B. The Distributor shall indemnify and hold the Trust harmless against any losses, claims, damages, liabilities or expenses (including reasonable counsel fees and expenses) resulting from any claim, demand, action or suit brought by any person other than the Distributor, which names the Trust and/or the Distributor as a party and is based upon and arises out of acts, errors or omissions of the Distributor constituting negligence, lack of good faith or willful misconduct in the performance of the Distributor's Shareholder Service duties under this Agreement.

15. In the event that either party requests the other to indemnify or hold it harmless hereunder, the party requesting indemnification (the "Indemnified Party") shall inform the other party (the "Indemnifying Party") of the relevant facts known to Indemnified Party concerning the matter in question. The Indemnified Party shall use reasonable care to identify and promptly to notify the Indemnifying Party concerning any matter which presents, or appears likely to present, a claim for indemnification. The Indemnifying Party shall have the election of defending the Indemnified Party against any claim which may be the subject of indemnification or of holding the Indemnified Party harmless hereunder. In the event the Indemnifying Party so elects, it will so notify the Indemnified Party and thereupon the Indemnifying Party shall take over defense of the claim and, if so requested by the Indemnifying Party, the Indemnified Party shall incur no further legal or other expenses related thereto for which it shall be entitled to indemnity or to being held harmless hereunder; provided, however, that nothing herein shall prevent the Indemnified Party from retaining counsel at its own expense to defend any claim. Except with the Indemnifying Party's prior written consent, the Indemnified Party shall in no event confess any claim or make any compromise in any matter in which the Indemnifying Party will be asked to indemnify or hold Indemnified Party harmless hereunder.

16. The Distributor shall provide the Trust, for review by its Board of Trustees, and the Trustees shall review, at least quarterly, a written report of the amounts expended pursuant to the Plan and the purposes for which such expenditures were made. Such written report shall be in a form satisfactory to the Trust and shall supply all information necessary for the Board to discharge its responsibilities, including its responsibilities pursuant to Rule 12b-1.

17. While this Plan is in effect, the selection and nomination of Trustees who are not interested persons of the Trust shall be committed to the discretion of the Trustees who are not interested persons.

18. The Trust shall preserve copies of this Plan and any agreements related to and all reports made pursuant to Section 16 hereof, for a period of not less than six years from the date of this Plan or any such report, as the case may be, the first two years in an easily accessible place.
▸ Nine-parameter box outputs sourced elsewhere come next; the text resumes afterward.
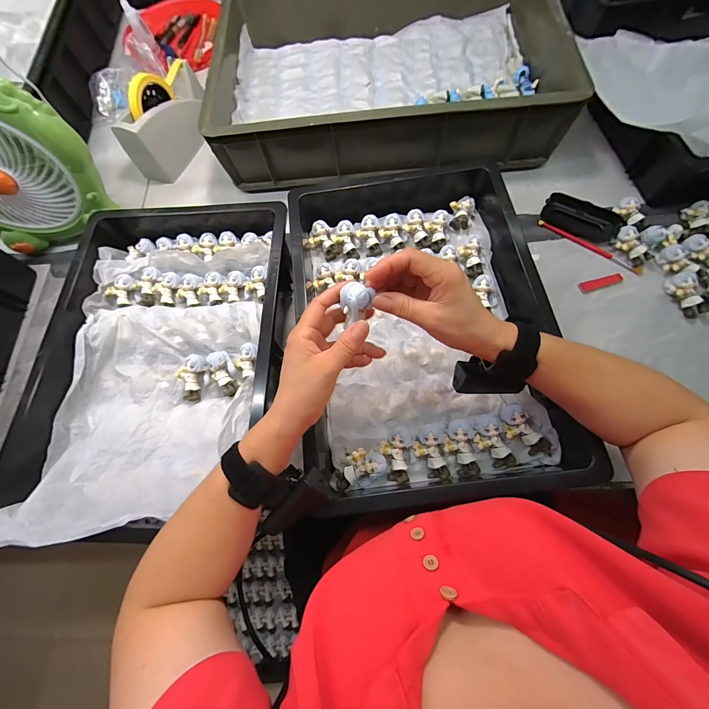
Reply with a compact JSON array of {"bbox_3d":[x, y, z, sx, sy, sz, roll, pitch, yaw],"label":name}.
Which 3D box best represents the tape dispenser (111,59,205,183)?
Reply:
[{"bbox_3d":[-0.353,-0.446,0.591,0.069,0.113,0.198,19,74,11],"label":"tape dispenser"}]

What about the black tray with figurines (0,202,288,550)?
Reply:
[{"bbox_3d":[-0.259,-0.015,0.419,0.313,0.075,0.449,0,71,5],"label":"black tray with figurines"}]

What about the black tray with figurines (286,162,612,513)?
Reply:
[{"bbox_3d":[0.081,-0.060,0.420,0.307,0.077,0.455,-9,70,2],"label":"black tray with figurines"}]

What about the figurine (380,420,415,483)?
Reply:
[{"bbox_3d":[0.052,0.116,0.378,0.036,0.025,0.069,-12,70,0],"label":"figurine"}]

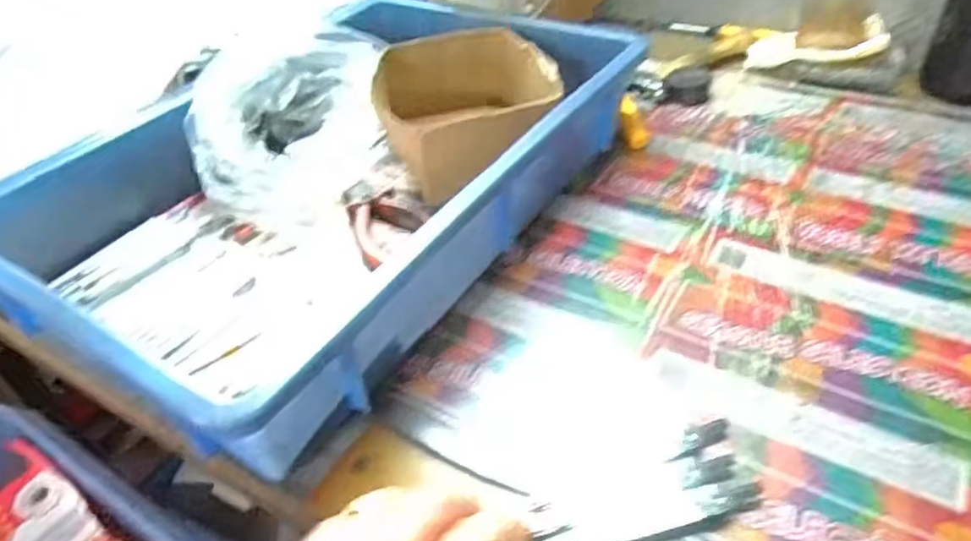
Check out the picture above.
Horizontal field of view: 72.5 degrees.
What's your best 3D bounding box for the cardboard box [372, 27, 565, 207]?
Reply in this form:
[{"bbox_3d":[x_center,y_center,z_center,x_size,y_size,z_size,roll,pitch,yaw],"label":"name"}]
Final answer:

19. This Plan shall be construed in accordance with the laws of the Commonwealth of Massachusetts and the applicable provisions of the Act. To the extent the applicable law of the Commonwealth of Massachusetts or any of the provisions herein conflict with the applicable provisions of the Act, the latter shall control.

20. The Distributor is hereby expressly put on notice of the limitation of shareholder liability as set forth in the Trust's Declaration of Trust and agrees that the obligations assumed by the Trust pursuant to this Plan and any agreements related to this Plan shall be limited in all cases to the Portfolio and its assets, and neither the Distributor nor its agents shall seek satisfaction of any such obligation from the shareholders or any shareholder of the Portfolio. In addition, neither the Distributor nor its agents shall seek satisfaction of any such obligations from the Trustees or any individual Trustee. The Distributor understands that the rights and obligations of any series of the Trust under the Trust's Declaration of Trust are separate and distinct from those of any and all other series.

21. If any provision of this Plan shall be held or made invalid by a court decision, statute, rule or otherwise the remainder of the Plan shall not be affected thereby.